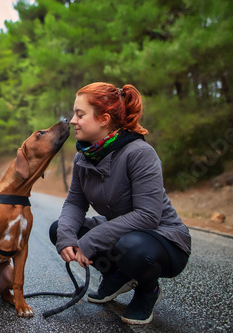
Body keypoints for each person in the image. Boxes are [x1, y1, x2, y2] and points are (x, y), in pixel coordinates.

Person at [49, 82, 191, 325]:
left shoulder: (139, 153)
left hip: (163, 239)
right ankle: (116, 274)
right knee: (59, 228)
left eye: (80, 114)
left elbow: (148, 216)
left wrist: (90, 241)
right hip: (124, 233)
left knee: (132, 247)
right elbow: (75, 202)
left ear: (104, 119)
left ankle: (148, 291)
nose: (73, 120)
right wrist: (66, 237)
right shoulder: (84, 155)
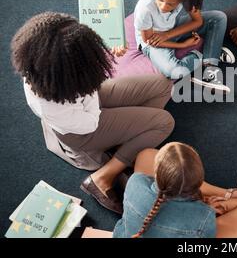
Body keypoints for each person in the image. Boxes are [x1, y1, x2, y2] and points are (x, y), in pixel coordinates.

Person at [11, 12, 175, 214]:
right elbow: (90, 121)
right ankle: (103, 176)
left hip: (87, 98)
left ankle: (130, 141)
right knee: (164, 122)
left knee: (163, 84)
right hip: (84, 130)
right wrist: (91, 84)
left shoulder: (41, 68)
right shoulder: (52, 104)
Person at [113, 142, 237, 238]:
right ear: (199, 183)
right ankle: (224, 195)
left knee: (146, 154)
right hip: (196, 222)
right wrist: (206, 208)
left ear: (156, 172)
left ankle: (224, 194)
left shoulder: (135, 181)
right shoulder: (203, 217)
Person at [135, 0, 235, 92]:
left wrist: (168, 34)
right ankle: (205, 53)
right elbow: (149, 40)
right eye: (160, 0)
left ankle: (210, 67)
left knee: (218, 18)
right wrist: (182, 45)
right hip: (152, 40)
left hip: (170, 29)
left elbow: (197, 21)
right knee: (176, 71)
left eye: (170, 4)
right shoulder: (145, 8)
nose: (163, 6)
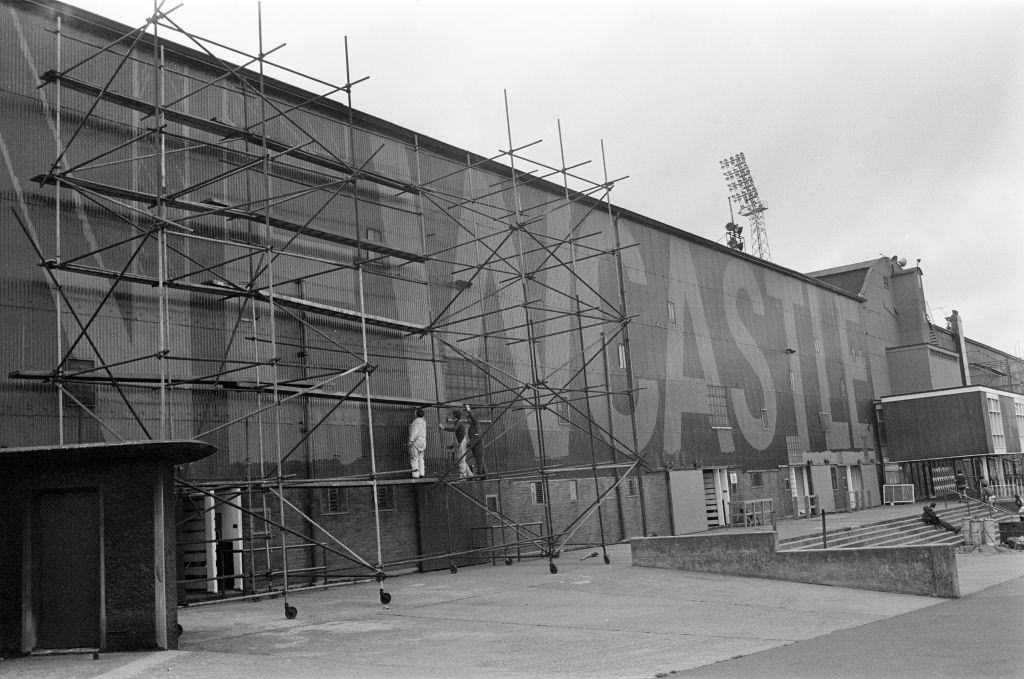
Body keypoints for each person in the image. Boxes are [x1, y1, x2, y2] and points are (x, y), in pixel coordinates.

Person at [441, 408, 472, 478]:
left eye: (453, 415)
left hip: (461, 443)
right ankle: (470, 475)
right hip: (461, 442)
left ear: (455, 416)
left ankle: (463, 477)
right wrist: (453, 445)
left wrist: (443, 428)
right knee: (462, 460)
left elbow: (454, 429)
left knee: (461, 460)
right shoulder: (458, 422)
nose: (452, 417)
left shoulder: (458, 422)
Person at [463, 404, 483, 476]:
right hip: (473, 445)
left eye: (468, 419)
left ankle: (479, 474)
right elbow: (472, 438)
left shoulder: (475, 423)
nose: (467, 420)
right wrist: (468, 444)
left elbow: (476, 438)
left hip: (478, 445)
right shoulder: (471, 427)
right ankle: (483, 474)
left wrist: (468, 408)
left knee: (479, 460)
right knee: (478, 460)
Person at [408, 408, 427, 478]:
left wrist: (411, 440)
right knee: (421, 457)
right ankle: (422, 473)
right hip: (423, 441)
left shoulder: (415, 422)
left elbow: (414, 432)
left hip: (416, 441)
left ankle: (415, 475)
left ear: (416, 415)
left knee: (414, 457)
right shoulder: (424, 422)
---
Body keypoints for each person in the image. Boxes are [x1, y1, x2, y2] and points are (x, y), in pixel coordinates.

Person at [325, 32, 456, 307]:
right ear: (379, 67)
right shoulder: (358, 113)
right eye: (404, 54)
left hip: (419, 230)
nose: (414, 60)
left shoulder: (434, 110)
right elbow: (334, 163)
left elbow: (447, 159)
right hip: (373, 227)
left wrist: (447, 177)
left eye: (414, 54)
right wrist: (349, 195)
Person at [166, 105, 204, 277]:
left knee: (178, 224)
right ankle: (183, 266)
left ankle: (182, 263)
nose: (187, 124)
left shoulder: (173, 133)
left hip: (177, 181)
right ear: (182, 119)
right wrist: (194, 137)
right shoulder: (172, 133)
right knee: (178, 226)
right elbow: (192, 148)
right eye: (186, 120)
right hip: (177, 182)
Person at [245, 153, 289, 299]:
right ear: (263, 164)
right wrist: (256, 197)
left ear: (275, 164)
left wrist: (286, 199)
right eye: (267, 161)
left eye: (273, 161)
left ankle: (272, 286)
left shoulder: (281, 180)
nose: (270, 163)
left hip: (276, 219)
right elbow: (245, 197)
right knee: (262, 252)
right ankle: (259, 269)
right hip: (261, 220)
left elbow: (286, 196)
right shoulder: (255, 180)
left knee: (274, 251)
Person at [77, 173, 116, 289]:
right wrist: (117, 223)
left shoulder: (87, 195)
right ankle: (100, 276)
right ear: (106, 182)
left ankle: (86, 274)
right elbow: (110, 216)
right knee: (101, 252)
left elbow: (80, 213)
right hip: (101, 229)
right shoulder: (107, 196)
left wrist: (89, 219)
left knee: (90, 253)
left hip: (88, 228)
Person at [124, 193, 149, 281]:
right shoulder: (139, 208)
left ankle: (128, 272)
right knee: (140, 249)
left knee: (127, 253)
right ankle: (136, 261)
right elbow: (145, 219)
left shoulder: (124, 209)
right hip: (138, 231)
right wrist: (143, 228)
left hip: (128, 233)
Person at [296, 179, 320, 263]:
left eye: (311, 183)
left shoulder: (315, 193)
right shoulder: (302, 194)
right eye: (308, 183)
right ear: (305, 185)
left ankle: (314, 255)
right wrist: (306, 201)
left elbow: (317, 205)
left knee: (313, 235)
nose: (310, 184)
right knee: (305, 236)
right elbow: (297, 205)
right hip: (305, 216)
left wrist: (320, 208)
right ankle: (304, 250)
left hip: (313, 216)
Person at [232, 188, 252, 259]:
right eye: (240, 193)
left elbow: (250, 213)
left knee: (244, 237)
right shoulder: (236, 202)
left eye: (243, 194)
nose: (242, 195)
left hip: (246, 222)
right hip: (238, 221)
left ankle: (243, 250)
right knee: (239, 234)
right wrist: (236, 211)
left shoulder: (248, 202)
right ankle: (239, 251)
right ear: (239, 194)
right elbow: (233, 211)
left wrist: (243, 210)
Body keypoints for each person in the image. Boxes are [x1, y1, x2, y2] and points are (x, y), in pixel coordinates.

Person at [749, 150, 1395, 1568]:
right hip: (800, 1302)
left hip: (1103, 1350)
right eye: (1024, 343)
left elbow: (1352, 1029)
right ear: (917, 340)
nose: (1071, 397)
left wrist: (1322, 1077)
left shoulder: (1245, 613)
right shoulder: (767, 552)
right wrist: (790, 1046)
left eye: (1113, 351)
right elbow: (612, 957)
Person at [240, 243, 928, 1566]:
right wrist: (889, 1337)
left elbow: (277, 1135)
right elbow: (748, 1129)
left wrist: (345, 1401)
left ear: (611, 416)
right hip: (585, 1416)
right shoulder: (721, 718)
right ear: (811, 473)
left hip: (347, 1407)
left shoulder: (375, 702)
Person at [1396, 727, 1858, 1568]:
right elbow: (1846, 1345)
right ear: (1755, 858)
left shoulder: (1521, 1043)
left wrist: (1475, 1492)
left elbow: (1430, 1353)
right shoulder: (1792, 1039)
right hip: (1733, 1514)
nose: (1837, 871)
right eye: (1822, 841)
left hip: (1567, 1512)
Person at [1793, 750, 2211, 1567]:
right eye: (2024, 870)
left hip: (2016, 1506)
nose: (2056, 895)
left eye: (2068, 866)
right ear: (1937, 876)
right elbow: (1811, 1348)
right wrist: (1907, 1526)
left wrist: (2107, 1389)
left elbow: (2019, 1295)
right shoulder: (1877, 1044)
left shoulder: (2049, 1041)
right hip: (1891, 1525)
...
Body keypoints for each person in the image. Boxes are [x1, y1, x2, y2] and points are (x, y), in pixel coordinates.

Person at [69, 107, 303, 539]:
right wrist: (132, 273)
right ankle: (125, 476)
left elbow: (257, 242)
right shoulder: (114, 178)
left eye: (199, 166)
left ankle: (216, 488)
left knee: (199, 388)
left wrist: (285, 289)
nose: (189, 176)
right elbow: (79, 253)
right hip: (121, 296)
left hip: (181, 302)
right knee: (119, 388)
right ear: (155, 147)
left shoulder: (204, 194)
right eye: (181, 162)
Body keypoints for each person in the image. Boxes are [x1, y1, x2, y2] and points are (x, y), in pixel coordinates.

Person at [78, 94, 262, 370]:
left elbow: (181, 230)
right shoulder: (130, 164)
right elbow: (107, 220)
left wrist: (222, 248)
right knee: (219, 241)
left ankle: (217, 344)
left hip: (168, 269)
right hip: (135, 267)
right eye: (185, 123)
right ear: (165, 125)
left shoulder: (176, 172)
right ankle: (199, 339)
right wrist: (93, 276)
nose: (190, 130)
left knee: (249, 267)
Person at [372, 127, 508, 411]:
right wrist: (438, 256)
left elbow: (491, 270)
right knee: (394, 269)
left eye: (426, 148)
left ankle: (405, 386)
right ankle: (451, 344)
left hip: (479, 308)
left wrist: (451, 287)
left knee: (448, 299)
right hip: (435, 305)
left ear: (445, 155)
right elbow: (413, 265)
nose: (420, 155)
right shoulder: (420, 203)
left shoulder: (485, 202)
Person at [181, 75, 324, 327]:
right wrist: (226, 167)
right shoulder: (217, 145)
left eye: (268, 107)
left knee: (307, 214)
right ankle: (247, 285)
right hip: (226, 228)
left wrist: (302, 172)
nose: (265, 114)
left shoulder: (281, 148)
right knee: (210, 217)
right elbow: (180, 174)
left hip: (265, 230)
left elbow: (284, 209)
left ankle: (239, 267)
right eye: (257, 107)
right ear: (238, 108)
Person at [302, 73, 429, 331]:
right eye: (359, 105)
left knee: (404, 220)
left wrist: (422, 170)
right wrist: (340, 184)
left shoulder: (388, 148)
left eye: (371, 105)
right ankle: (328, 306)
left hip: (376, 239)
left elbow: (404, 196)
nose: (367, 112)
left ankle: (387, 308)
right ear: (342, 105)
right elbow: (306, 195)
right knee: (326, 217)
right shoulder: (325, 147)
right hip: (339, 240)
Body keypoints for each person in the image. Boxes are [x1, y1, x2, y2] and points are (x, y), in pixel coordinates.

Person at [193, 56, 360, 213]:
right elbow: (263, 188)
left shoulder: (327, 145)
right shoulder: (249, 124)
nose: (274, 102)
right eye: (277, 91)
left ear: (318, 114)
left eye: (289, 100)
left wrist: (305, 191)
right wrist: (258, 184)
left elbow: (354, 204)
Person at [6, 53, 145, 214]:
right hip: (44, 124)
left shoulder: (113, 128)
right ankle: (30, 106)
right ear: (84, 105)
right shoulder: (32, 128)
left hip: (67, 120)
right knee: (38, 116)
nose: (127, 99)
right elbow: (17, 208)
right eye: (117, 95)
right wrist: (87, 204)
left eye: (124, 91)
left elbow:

## INSTRUCTIONS FOR THE TASK
In the listing above, locate the line containing "left wrist: (243, 210)" and the line containing "right hip: (1891, 1525)". Extract those two lines and every line between them, exactly as written, and only those.

## RESPONSE TO THE EXERCISE
left wrist: (243, 210)
Body keypoints for each person in the image. Boxes are [x1, y1, x2, y2] and points are (x, y), in pixel coordinates.

Person at [749, 150, 1395, 1568]:
right hip: (800, 1302)
left hip: (1103, 1350)
right eye: (1024, 343)
left elbow: (1352, 1029)
right ear: (917, 340)
nose: (1071, 397)
left wrist: (1322, 1077)
left shoulder: (1245, 613)
right shoulder: (767, 552)
right wrist: (790, 1046)
left eye: (1113, 351)
right elbow: (612, 957)
Person at [240, 243, 928, 1566]:
right wrist: (889, 1337)
left elbow: (277, 1135)
right elbow: (748, 1129)
left wrist: (345, 1401)
left ear: (611, 416)
right hip: (585, 1416)
right shoulder: (721, 718)
right ear: (811, 473)
left hip: (347, 1407)
left shoulder: (375, 702)
Person at [1396, 727, 1858, 1568]:
right elbow: (1846, 1345)
right ear: (1755, 858)
left shoulder: (1521, 1043)
left wrist: (1475, 1492)
left elbow: (1430, 1353)
right shoulder: (1792, 1039)
right hip: (1733, 1514)
nose: (1837, 871)
right eye: (1822, 841)
left hip: (1567, 1512)
Person at [1793, 750, 2211, 1567]:
right eye: (2024, 870)
left hip: (2016, 1506)
nose: (2056, 895)
left eye: (2068, 866)
right ear: (1937, 876)
right elbow: (1811, 1348)
right wrist: (1907, 1526)
left wrist: (2107, 1389)
left elbow: (2019, 1295)
right shoulder: (1877, 1044)
left shoulder: (2049, 1041)
right hip: (1891, 1525)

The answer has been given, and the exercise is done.